■ Input material:
* start *

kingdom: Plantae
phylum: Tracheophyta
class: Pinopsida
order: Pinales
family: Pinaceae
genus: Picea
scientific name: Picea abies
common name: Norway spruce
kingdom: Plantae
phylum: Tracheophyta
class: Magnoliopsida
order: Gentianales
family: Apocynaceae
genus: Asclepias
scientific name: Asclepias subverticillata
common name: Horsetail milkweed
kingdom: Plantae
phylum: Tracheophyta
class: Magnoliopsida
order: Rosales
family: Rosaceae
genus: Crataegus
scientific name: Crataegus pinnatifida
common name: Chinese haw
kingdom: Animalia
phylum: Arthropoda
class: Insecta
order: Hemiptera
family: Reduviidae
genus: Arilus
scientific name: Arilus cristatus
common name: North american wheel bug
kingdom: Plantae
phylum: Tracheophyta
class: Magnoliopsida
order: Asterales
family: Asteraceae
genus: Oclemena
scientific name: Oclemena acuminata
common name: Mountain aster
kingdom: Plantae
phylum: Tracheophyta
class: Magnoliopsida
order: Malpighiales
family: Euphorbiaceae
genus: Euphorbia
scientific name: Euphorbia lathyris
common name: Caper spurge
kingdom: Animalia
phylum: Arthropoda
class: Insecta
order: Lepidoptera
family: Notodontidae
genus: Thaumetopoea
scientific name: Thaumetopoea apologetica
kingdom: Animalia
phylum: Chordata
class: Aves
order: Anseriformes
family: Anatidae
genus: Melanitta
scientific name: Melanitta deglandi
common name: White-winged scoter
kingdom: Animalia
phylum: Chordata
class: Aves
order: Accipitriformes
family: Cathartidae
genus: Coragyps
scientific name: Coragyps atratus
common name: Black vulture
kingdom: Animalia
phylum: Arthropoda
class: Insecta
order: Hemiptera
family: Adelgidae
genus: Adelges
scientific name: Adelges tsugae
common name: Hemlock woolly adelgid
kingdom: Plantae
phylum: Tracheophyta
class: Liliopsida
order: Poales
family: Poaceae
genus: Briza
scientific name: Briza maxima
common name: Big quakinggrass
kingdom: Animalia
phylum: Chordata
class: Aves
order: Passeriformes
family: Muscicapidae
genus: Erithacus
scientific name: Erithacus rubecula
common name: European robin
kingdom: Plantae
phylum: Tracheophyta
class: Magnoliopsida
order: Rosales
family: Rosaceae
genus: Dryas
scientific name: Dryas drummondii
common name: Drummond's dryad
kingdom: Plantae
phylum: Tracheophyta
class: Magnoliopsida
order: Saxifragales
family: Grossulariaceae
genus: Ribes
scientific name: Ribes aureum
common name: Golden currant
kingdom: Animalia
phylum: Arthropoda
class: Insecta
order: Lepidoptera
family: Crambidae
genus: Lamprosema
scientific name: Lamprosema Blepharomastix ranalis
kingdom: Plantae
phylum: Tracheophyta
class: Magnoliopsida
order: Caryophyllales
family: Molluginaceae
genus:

* end *

■ Exercise task: Reproduce every line of the records above word for word, leaving nothing out and changing nothing.

■ Response:
kingdom: Plantae
phylum: Tracheophyta
class: Pinopsida
order: Pinales
family: Pinaceae
genus: Picea
scientific name: Picea abies
common name: Norway spruce
kingdom: Plantae
phylum: Tracheophyta
class: Magnoliopsida
order: Gentianales
family: Apocynaceae
genus: Asclepias
scientific name: Asclepias subverticillata
common name: Horsetail milkweed
kingdom: Plantae
phylum: Tracheophyta
class: Magnoliopsida
order: Rosales
family: Rosaceae
genus: Crataegus
scientific name: Crataegus pinnatifida
common name: Chinese haw
kingdom: Animalia
phylum: Arthropoda
class: Insecta
order: Hemiptera
family: Reduviidae
genus: Arilus
scientific name: Arilus cristatus
common name: North american wheel bug
kingdom: Plantae
phylum: Tracheophyta
class: Magnoliopsida
order: Asterales
family: Asteraceae
genus: Oclemena
scientific name: Oclemena acuminata
common name: Mountain aster
kingdom: Plantae
phylum: Tracheophyta
class: Magnoliopsida
order: Malpighiales
family: Euphorbiaceae
genus: Euphorbia
scientific name: Euphorbia lathyris
common name: Caper spurge
kingdom: Animalia
phylum: Arthropoda
class: Insecta
order: Lepidoptera
family: Notodontidae
genus: Thaumetopoea
scientific name: Thaumetopoea apologetica
kingdom: Animalia
phylum: Chordata
class: Aves
order: Anseriformes
family: Anatidae
genus: Melanitta
scientific name: Melanitta deglandi
common name: White-winged scoter
kingdom: Animalia
phylum: Chordata
class: Aves
order: Accipitriformes
family: Cathartidae
genus: Coragyps
scientific name: Coragyps atratus
common name: Black vulture
kingdom: Animalia
phylum: Arthropoda
class: Insecta
order: Hemiptera
family: Adelgidae
genus: Adelges
scientific name: Adelges tsugae
common name: Hemlock woolly adelgid
kingdom: Plantae
phylum: Tracheophyta
class: Liliopsida
order: Poales
family: Poaceae
genus: Briza
scientific name: Briza maxima
common name: Big quakinggrass
kingdom: Animalia
phylum: Chordata
class: Aves
order: Passeriformes
family: Muscicapidae
genus: Erithacus
scientific name: Erithacus rubecula
common name: European robin
kingdom: Plantae
phylum: Tracheophyta
class: Magnoliopsida
order: Rosales
family: Rosaceae
genus: Dryas
scientific name: Dryas drummondii
common name: Drummond's dryad
kingdom: Plantae
phylum: Tracheophyta
class: Magnoliopsida
order: Saxifragales
family: Grossulariaceae
genus: Ribes
scientific name: Ribes aureum
common name: Golden currant
kingdom: Animalia
phylum: Arthropoda
class: Insecta
order: Lepidoptera
family: Crambidae
genus: Lamprosema
scientific name: Lamprosema Blepharomastix ranalis
kingdom: Plantae
phylum: Tracheophyta
class: Magnoliopsida
order: Caryophyllales
family: Molluginaceae
genus:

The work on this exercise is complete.